## begin EXCERPTED RECORDS
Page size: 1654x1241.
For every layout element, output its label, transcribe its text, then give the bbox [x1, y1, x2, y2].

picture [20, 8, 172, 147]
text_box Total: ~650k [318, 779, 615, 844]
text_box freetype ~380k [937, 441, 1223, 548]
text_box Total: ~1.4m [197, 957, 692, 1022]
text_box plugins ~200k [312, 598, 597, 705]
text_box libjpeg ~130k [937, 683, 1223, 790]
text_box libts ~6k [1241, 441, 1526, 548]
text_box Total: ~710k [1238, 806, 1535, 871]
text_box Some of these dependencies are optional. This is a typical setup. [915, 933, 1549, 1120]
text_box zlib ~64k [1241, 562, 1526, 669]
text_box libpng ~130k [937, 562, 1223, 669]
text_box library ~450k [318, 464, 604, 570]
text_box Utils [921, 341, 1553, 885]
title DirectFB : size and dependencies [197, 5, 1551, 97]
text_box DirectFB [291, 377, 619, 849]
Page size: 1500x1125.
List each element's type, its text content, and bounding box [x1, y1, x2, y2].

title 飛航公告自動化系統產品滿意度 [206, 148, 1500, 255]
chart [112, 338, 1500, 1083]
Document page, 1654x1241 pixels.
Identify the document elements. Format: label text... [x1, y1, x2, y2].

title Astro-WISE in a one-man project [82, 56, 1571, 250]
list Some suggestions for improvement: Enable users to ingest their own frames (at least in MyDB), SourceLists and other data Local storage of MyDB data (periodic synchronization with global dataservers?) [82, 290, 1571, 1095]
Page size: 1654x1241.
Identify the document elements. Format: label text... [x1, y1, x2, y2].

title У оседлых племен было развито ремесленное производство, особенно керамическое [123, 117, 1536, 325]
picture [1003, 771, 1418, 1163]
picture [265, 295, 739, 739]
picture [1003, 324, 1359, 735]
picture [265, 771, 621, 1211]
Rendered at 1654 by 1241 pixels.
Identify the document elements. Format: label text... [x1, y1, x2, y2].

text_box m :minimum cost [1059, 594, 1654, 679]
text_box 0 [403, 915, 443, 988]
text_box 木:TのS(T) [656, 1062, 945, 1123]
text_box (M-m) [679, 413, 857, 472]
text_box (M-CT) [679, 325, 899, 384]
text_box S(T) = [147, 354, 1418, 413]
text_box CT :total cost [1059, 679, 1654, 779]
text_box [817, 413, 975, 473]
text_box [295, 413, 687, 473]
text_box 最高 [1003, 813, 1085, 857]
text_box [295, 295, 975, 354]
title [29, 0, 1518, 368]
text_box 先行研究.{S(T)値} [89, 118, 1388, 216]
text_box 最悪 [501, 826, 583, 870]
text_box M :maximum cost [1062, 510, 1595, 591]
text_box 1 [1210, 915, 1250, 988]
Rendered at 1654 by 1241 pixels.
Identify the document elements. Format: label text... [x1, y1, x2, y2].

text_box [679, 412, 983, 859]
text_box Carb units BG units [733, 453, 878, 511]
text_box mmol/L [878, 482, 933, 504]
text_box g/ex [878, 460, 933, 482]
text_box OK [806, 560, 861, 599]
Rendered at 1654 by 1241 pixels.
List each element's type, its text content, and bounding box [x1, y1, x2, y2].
## end EXCERPTED RECORDS
» DIRECTIONS FOR THIS TASK:
Format every line of the material above as a JSON list of strings, with one string per line and no blank lines.

» EXERCISE OUTPUT:
[
  "Page size: 1654x1241.",
  "For every layout element, output its label, transcribe its text, then give the bbox [x1, y1, x2, y2].",
  "picture [20, 8, 172, 147]",
  "text_box Total: ~650k [318, 779, 615, 844]",
  "text_box freetype ~380k [937, 441, 1223, 548]",
  "text_box Total: ~1.4m [197, 957, 692, 1022]",
  "text_box plugins ~200k [312, 598, 597, 705]",
  "text_box libjpeg ~130k [937, 683, 1223, 790]",
  "text_box libts ~6k [1241, 441, 1526, 548]",
  "text_box Total: ~710k [1238, 806, 1535, 871]",
  "text_box Some of these dependencies are optional. This is a typical setup. [915, 933, 1549, 1120]",
  "text_box zlib ~64k [1241, 562, 1526, 669]",
  "text_box libpng ~130k [937, 562, 1223, 669]",
  "text_box library ~450k [318, 464, 604, 570]",
  "text_box Utils [921, 341, 1553, 885]",
  "title DirectFB : size and dependencies [197, 5, 1551, 97]",
  "text_box DirectFB [291, 377, 619, 849]",
  "Page size: 1500x1125.",
  "List each element's type, its text content, and bounding box [x1, y1, x2, y2].",
  "title 飛航公告自動化系統產品滿意度 [206, 148, 1500, 255]",
  "chart [112, 338, 1500, 1083]",
  "Document page, 1654x1241 pixels.",
  "Identify the document elements. Format: label text... [x1, y1, x2, y2].",
  "title Astro-WISE in a one-man project [82, 56, 1571, 250]",
  "list Some suggestions for improvement: Enable users to ingest their own frames (at least in MyDB), SourceLists and other data Local storage of MyDB data (periodic synchronization with global dataservers?) [82, 290, 1571, 1095]",
  "Page size: 1654x1241.",
  "Identify the document elements. Format: label text... [x1, y1, x2, y2].",
  "title У оседлых племен было развито ремесленное производство, особенно керамическое [123, 117, 1536, 325]",
  "picture [1003, 771, 1418, 1163]",
  "picture [265, 295, 739, 739]",
  "picture [1003, 324, 1359, 735]",
  "picture [265, 771, 621, 1211]",
  "Rendered at 1654 by 1241 pixels.",
  "Identify the document elements. Format: label text... [x1, y1, x2, y2].",
  "text_box m :minimum cost [1059, 594, 1654, 679]",
  "text_box 0 [403, 915, 443, 988]",
  "text_box 木:TのS(T) [656, 1062, 945, 1123]",
  "text_box (M-m) [679, 413, 857, 472]",
  "text_box (M-CT) [679, 325, 899, 384]",
  "text_box S(T) = [147, 354, 1418, 413]",
  "text_box CT :total cost [1059, 679, 1654, 779]",
  "text_box [817, 413, 975, 473]",
  "text_box [295, 413, 687, 473]",
  "text_box 最高 [1003, 813, 1085, 857]",
  "text_box [295, 295, 975, 354]",
  "title [29, 0, 1518, 368]",
  "text_box 先行研究.{S(T)値} [89, 118, 1388, 216]",
  "text_box 最悪 [501, 826, 583, 870]",
  "text_box M :maximum cost [1062, 510, 1595, 591]",
  "text_box 1 [1210, 915, 1250, 988]",
  "Rendered at 1654 by 1241 pixels.",
  "Identify the document elements. Format: label text... [x1, y1, x2, y2].",
  "text_box [679, 412, 983, 859]",
  "text_box Carb units BG units [733, 453, 878, 511]",
  "text_box mmol/L [878, 482, 933, 504]",
  "text_box g/ex [878, 460, 933, 482]",
  "text_box OK [806, 560, 861, 599]",
  "Rendered at 1654 by 1241 pixels.",
  "List each element's type, its text content, and bounding box [x1, y1, x2, y2]."
]